The problem
In the entries that follow, repeat exactly the lines from the one that has "tidløst præg. Ved at vælge de rette mater" through the one that has "Liên hệ: 0931 107 929", but omit pictures.

(Data records begins)

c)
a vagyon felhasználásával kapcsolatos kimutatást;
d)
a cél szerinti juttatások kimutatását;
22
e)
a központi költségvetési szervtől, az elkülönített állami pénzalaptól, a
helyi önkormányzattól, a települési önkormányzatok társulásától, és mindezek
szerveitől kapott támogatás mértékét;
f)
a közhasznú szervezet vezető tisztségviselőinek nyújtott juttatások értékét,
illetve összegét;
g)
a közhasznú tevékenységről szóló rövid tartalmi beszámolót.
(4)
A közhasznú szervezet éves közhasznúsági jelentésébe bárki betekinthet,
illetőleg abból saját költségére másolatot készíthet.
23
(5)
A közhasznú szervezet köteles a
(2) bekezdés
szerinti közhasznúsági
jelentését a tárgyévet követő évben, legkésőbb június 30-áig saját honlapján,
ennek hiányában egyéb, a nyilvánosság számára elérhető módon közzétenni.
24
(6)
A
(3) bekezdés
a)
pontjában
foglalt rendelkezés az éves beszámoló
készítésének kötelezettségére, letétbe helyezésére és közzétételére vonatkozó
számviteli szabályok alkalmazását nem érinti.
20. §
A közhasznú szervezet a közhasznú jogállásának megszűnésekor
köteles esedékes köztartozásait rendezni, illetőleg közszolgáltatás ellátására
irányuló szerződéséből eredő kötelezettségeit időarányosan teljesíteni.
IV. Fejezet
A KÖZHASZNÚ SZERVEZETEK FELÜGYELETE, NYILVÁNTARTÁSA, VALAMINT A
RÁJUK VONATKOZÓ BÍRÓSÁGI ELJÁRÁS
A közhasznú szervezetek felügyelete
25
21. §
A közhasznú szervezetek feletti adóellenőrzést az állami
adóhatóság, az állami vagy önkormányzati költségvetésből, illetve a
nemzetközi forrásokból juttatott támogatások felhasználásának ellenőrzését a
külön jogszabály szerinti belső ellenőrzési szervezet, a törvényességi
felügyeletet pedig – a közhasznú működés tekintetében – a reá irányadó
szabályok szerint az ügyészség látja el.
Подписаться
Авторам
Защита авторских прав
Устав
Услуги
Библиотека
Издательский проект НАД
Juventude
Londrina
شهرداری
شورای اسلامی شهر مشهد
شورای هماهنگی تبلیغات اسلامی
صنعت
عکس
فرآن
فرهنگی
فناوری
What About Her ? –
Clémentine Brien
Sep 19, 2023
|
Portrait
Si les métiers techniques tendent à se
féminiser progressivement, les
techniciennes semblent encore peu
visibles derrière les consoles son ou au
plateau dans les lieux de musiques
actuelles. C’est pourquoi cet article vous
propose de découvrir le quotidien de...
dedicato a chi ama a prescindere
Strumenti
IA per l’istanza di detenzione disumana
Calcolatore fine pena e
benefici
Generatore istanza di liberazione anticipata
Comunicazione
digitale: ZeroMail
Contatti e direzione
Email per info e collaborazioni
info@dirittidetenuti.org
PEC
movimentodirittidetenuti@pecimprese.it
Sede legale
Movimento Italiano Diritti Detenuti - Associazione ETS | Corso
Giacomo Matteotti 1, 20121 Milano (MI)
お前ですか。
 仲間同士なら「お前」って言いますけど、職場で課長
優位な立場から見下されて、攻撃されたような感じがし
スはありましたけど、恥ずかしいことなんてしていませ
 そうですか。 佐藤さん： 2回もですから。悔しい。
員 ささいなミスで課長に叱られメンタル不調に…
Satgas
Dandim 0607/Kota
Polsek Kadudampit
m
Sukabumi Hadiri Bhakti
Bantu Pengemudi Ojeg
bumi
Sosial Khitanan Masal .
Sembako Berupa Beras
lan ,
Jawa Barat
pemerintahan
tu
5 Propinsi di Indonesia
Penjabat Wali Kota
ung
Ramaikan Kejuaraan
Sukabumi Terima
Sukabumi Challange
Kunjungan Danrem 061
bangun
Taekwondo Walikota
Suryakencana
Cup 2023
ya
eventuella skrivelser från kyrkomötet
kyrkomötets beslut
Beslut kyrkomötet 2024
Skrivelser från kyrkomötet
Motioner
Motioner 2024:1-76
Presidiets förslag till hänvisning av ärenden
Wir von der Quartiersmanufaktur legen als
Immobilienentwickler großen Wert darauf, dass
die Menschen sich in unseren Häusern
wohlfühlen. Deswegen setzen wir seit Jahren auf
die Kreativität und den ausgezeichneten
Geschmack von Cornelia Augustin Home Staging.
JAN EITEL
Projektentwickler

(Data records ends)
(Data records begins)

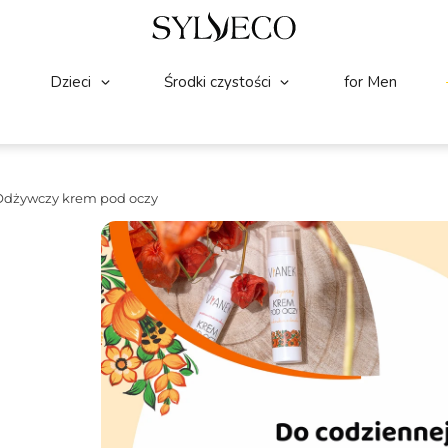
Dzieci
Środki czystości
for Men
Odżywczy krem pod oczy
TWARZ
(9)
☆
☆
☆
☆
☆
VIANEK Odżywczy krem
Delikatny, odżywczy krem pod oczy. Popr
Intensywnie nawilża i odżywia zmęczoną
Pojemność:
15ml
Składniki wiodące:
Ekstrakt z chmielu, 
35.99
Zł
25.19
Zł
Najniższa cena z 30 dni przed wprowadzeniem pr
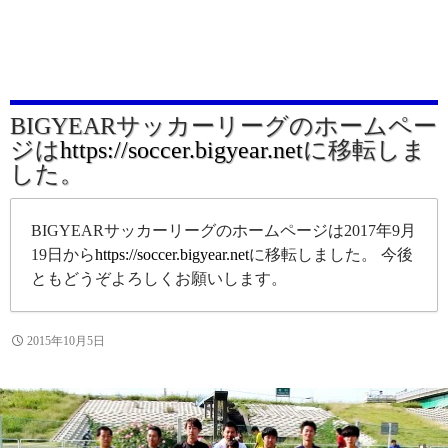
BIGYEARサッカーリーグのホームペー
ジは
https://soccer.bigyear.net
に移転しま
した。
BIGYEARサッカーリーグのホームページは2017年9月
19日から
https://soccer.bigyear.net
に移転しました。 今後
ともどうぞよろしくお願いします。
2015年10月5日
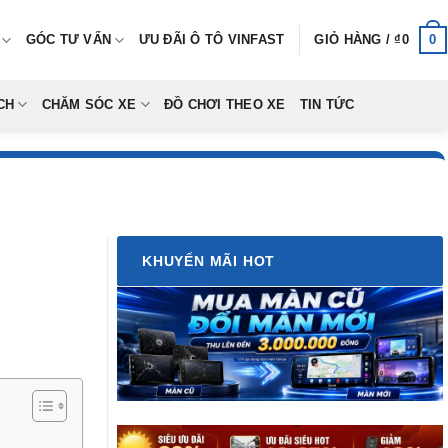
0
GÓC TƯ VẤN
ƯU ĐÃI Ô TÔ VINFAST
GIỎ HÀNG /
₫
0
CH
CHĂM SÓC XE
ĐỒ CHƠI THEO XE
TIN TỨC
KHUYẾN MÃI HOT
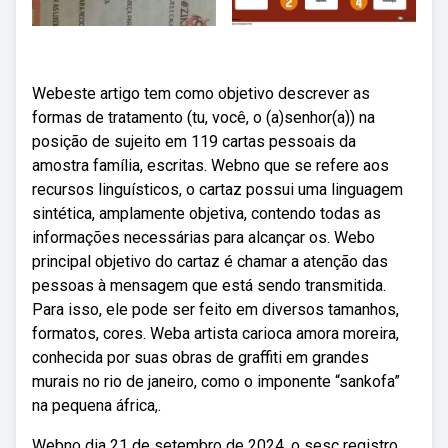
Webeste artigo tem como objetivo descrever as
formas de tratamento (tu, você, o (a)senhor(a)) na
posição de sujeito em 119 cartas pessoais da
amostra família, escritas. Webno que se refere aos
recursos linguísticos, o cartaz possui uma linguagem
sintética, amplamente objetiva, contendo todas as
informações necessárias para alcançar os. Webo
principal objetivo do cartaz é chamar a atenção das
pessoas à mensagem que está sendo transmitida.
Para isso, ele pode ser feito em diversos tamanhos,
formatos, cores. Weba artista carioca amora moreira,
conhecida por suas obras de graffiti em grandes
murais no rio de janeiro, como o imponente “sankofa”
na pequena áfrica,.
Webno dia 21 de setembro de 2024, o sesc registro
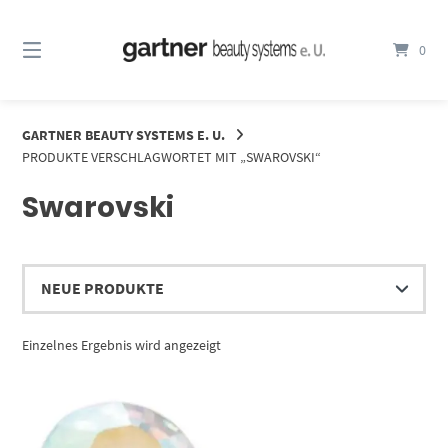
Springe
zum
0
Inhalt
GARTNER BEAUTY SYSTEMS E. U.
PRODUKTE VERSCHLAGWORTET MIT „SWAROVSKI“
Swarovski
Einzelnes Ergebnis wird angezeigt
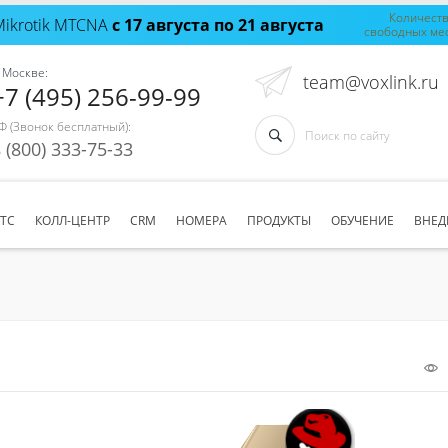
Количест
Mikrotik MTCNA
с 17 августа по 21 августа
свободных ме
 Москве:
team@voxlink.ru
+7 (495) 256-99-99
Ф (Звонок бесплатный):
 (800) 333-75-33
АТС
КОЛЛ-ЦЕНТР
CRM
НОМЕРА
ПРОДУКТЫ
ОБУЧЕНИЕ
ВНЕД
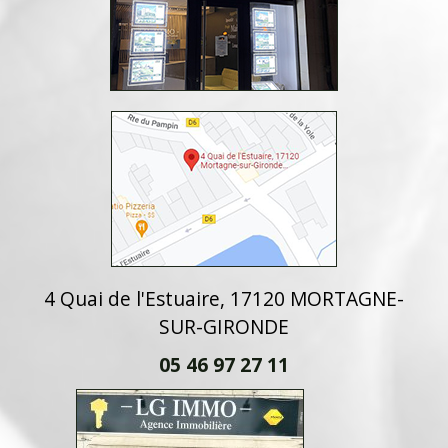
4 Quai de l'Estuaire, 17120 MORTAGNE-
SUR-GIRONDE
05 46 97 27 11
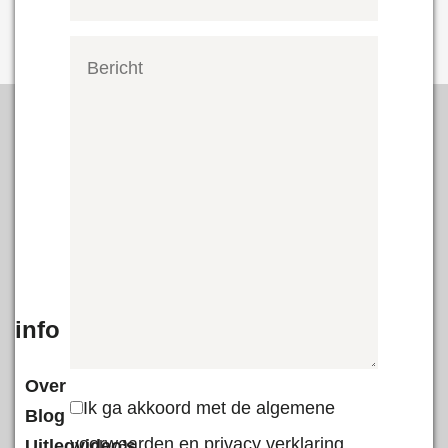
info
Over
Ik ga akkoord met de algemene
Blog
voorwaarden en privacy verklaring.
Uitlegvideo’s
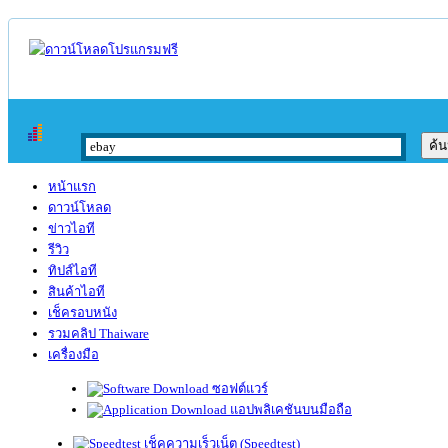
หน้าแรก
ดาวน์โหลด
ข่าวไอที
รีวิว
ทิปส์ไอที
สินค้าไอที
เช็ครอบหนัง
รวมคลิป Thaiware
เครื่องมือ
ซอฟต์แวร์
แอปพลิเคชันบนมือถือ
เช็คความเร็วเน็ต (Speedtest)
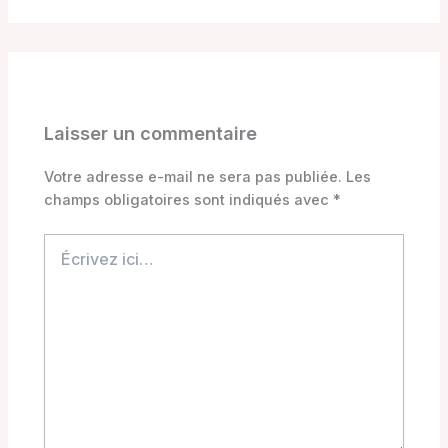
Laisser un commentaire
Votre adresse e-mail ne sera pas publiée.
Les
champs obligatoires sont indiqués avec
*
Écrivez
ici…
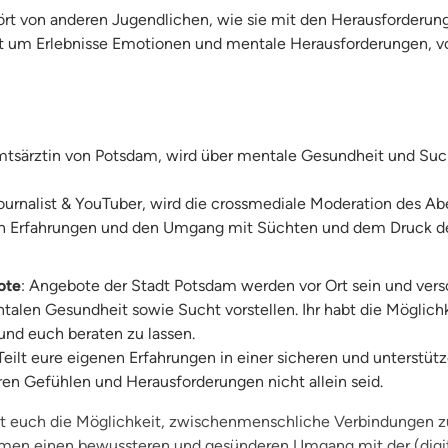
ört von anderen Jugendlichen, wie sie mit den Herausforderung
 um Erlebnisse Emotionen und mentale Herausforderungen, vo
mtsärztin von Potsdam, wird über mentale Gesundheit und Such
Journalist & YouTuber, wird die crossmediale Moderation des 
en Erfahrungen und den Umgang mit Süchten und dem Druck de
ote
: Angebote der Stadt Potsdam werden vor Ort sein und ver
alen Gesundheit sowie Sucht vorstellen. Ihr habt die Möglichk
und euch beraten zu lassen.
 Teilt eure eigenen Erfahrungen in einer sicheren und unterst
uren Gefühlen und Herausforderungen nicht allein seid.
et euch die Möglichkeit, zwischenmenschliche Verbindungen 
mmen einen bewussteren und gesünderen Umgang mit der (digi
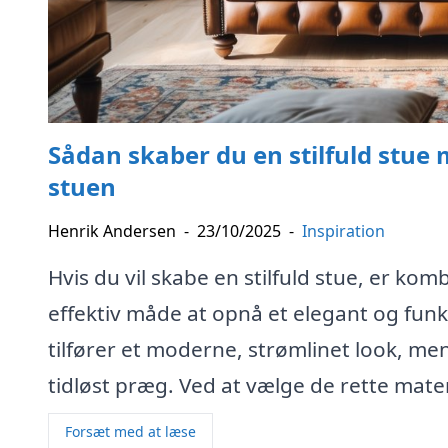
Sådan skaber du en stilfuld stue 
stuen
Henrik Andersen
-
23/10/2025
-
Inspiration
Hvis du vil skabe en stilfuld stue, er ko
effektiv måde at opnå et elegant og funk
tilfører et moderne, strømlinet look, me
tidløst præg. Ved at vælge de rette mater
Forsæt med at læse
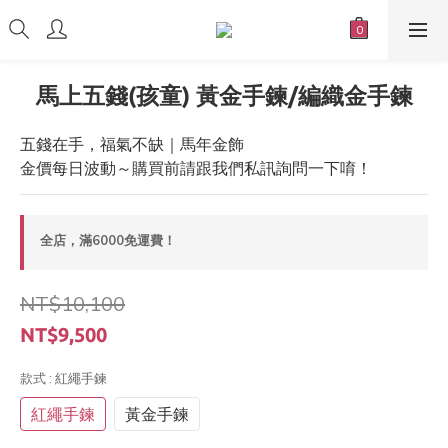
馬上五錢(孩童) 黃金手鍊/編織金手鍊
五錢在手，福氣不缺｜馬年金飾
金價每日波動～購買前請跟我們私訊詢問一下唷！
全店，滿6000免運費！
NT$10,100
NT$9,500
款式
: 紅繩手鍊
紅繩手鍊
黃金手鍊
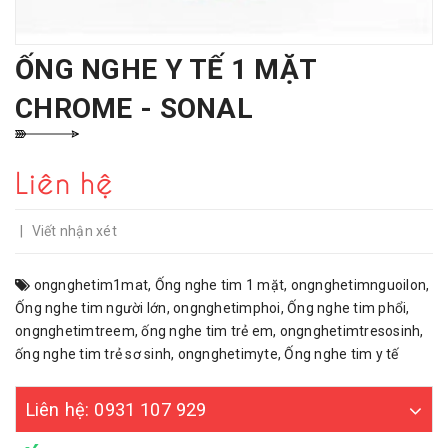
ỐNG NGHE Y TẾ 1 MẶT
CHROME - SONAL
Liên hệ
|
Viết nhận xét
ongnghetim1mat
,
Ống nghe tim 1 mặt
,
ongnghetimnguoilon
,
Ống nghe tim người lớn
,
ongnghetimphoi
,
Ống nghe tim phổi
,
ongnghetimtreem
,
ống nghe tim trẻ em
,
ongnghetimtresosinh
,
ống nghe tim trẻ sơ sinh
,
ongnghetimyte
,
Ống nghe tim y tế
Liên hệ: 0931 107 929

(Data records ends)
(Data records begins)

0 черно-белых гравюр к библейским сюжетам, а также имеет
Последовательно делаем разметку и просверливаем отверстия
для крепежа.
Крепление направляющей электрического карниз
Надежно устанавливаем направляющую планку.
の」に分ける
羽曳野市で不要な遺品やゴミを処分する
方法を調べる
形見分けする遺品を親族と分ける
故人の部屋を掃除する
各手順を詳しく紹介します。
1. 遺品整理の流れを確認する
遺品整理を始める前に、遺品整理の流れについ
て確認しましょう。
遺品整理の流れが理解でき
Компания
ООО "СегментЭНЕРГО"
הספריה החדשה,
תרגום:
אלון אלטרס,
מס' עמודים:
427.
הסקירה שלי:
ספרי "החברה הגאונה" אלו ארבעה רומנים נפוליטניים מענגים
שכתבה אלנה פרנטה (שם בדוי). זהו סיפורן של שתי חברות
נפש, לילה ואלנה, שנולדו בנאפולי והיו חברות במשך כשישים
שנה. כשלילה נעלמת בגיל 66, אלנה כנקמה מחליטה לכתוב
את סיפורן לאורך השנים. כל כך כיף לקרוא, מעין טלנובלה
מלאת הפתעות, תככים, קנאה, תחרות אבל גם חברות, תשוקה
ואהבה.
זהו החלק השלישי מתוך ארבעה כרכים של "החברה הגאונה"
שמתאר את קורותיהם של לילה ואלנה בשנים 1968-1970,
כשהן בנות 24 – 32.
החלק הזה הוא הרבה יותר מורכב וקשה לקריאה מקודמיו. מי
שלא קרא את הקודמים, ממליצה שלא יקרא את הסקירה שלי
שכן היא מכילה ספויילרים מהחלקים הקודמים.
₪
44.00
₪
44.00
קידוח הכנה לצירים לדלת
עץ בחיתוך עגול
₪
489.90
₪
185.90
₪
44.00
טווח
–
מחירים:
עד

(Data records ends)

Exercise answer
tidløst præg. Ved at vælge de rette mater
Forsæt med at læse
馬上五錢(孩童) 黃金手鍊/編織金手鍊
五錢在手，福氣不缺｜馬年金飾
金價每日波動～購買前請跟我們私訊詢問一下唷！
全店，滿6000免運費！
NT$10,100
NT$9,500
款式
: 紅繩手鍊
紅繩手鍊
黃金手鍊
ỐNG NGHE Y TẾ 1 MẶT
CHROME - SONAL
Liên hệ
|
Viết nhận xét
ongnghetim1mat
,
Ống nghe tim 1 mặt
,
ongnghetimnguoilon
,
Ống nghe tim người lớn
,
ongnghetimphoi
,
Ống nghe tim phổi
,
ongnghetimtreem
,
ống nghe tim trẻ em
,
ongnghetimtresosinh
,
ống nghe tim trẻ sơ sinh
,
ongnghetimyte
,
Ống nghe tim y tế
Liên hệ: 0931 107 929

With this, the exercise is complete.